Change it to this and you don't have to comment it out:
#if defined(__APPLE__) && !defined(HAVE_COCOA)
That is, if my brain isn't munged and jwz is using HAVE_COCOA as the "native" symbol...
Good guess, but xscreensaver-getimage.c isn't built at all in "native" mode.
Well, I'm trying to avoid activating this code. On my system, __APPLE__ is defined. And HAVE_COCOA isn't, because it's only defined in <lj user="jwz">'s 10.4 xcode project, rather than by the configure script. So your change wouldn't change anything.

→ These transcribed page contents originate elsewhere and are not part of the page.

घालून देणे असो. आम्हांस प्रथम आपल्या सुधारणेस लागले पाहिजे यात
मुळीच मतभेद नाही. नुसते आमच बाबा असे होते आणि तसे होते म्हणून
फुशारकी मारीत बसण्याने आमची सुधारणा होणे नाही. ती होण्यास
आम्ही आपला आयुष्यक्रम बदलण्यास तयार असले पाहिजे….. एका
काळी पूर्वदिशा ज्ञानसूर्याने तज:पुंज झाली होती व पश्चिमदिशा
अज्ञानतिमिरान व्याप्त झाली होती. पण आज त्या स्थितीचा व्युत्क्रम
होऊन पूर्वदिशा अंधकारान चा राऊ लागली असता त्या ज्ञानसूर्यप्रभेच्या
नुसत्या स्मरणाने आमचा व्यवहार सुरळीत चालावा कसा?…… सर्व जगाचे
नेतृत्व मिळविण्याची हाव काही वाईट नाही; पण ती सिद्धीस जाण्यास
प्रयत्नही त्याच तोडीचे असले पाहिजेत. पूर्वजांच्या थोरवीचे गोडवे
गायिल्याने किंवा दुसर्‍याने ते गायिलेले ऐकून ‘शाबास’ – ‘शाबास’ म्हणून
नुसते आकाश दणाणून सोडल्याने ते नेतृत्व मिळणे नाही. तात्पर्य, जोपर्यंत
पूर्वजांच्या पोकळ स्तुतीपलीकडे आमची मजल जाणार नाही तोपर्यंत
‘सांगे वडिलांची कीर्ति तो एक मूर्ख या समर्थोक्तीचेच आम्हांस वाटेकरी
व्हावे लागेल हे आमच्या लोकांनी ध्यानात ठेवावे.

I think the intent is to use an external screen grabber if
- you're building the xcode project (HAVE_COCOA), or
- you're using the XDarwin version of X11
Neither of which I'm doing. How to distinguish between XDarwin and Apple X11 at build time, I have no idea.
I think the real problem is that the "#ifndef USE_EXTERNAL_SCREEN_GRABBER" around scale_ximage should be "#if !defined(USE_EXTERNAL_SCREEN_GRABBER) || defined(HAVE_JPEGLIB)". (I'll bet you have HAVE_JPEGLIB and I don't.)
I don't believe you that "the usual X11 mechanism works fine". Well, maybe it works if you run X11 in full-screen mode with its own root window and no Apple apps visible, but not if you run it in the sane, rootless way.
Yeah, ok, I'll buy that. I figured it worked after running some hacks that do screen captures, not by code inspection.
Here's a patch for some problems with coral:
- use of freed memory (st->pointbuf)
- memory leaks at coral_free time
- no pause between filling and erasing the window
I realize this is probably irrelevant by now, and I haven't tested the savers anyway, but how badly wedged are we talking about? If it's just a question of the UI not responding, it should be fairly easy to shell in from another box and kill the process in question.
Yeah, that's as bad as it'll get, I think. A stuck (looping, but not crashed) saver will cause the Apple screen-saver driver to go catatonic and not un-blank.